Ask the Superexpert about Electricity, Natural Gas, & Energy Efficiency

Have you ever wondered why shoes hanging on a power line don’t get fried? Or why natural gas flames are blue? Or whether garbage could someday be a source of energy? Now you can get answers to these and all your energy-related questions. Just Ask the Superexpert!

The Superexpert answers new questions regularly, so check back to see if YOUR question is up!

Since turning on a light is such a simple thing to do, I think you must be asking about the “work” of the electrical transmission and distribution system, which brings electricity from the power plant to the light bulbs in your home or school. This system does indeed involve a lot of work! To learn more about it, check out the Travels of Electricity section of our website.
These two questions are similar, so I will answer them together. Depending on your location and the type of solar system you install, a typical home installation costs between $18,000 and $40,000. The panels themselves are about a third of the cost, ranging from $4,500 to $12,000. Then there are installation fees on top of this. The costs of installing a solar power system are offset, however, by money saved on energy bills each month, so the longer you have a system in place, the more money you get back from your initial investment. Installing a solar power system can make good financial sense for high energy users. It depends on the electric rates in your area, and the size of the solar system installed, but households with very high energy use could recoup their investment within as few as five years. A household that uses a very modest amount of energy might never earn back the cost of the investment, however.

Yes. In 1626, French explorers found Native Americans igniting gases that were seeping into and around Lake Erie.
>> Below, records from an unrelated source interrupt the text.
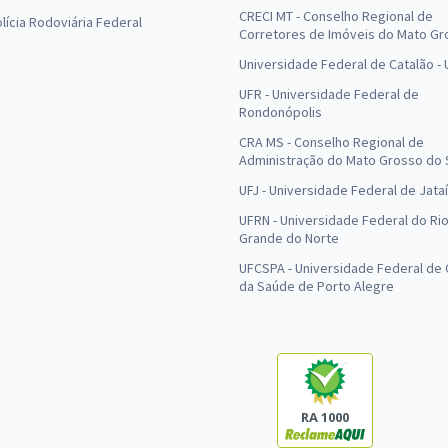
CRECI MT - Conselho Regional de
olícia Rodoviária Federal
Corretores de Imóveis do Mato Gr
Universidade Federal de Catalão -
UFR - Universidade Federal de
Rondonópolis
CRA MS - Conselho Regional de
Administração do Mato Grosso do 
UFJ - Universidade Federal de Jataí
UFRN - Universidade Federal do Ri
Grande do Norte
UFCSPA - Universidade Federal de 
da Saúde de Porto Alegre
RA 1000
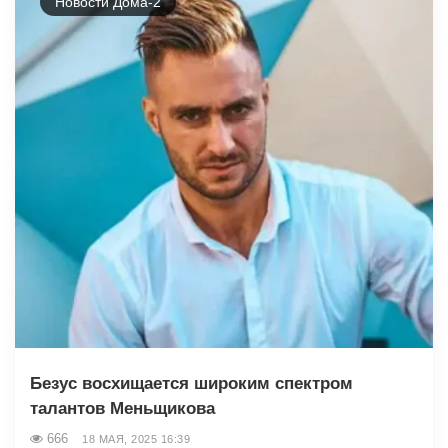
Новости Дома-2
Безус восхищается широким спектром
талантов Меньщикова
666
18 МАЯ, 2025 16:39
Yes! An electric eel uses chemicals in its body to manufacture electricity. A large electric eel can produce a charge of up to 650 volts, which is more than five times the shocking power of a household outlet.

Natural gas is called “natural” because when this type of gas was first discovered, it could be used directly from the ground in its natural state, without any processing. Today, gas utilities process natural gas by removing water, sand, and other compounds so that when the gas is delivered to your home it will burn as cleanly and efficiently as possible. And in its natural state gas has no odor, so that’s why companies add a harmless but stinky chemical to it; the odor helps people smell a leak that otherwise, in the gas’s natural state, doesn’t smell.

Photovoltaic cells (also called PV cells or solar cells) are very thin layers of silicon covered with special glass or plastic. When sunlight hits these cells, electrons are released. The electrons flow onto wires, forming direct current (DC), which is the same kind of current that flows from a battery. A four-inch silicon cell can produce about 1 watt of DC electricity.
If you’ve already read about solar energy on this site and want to explore further, visit the US Energy Information Administration’s site.

More homes in the U.S. are heated by natural gas than by electricity.

Shoes hanging on a power line don’t get burned for the same reason that birds standing on a power line don’t get shocked: They don’t give electricity a path to the ground, so electricity stays in the line and does not go through them. But if the shoes were to touch a power line and a power pole at the same time, they would provide a path to the ground and would get blasted with electric current. It wouldn’t be pretty! By the way, if you ever see someone throwing shoes up onto a line, tell them to stop! The shoes can damage the power line, or someone trying to get the shoes down could be seriously shocked or even killed.

Although Americans make up only about 4 percent of the world’s population, we use about 17 percent of the world’s energy! And we consume about 12 times more energy per person than people in Mexico, and almost 7 times more energy than people in Canada.

The ancient Chinese were the first to discover underground deposits of natural gas. In 600 BC, Confucius wrote of wells 100 feet deep yielding water and natural gas along the Tibetan border. The Chinese piped the gas to where it was needed through long, hollow bamboo stalks.

Organic waste emits methane as it decomposes—or rots—in a landfill. Landfills can collect and treat the methane, and then sell it as a commercial fuel; or they can burn it to generate steam and electricity. Today, there are more than 915 gas energy landfill projects operating in the United States.

Technically, windmills do not create electricity, but wind turbines do. Windmills have been in use for about 1,200 years. They use the wind’s energy to do mechanical work, such as milling grain or pumping water. Wind turbines operate differently than windmills. Rather than using the wind’s energy for mechanical work, they use the power of the wind to spin a turbine generator and produce electricity. As the wind blows, it turns the blades of the turbine, which spins a magnet near a coil of copper wire. The spinning magnet causes the electrons in the coil of wire to move. This generates electricity, which is sent through power lines to where it is needed.

A natural gas flame burns hotter than a campfire. In general, cooler flames appear yellow, orange, or red, while hotter flames look blue or white. (Flecks of orange in your gas flames are OK, but if the flame is yellow, large, and flickering, the appliance may need a safety adjustment by a qualified repair person.)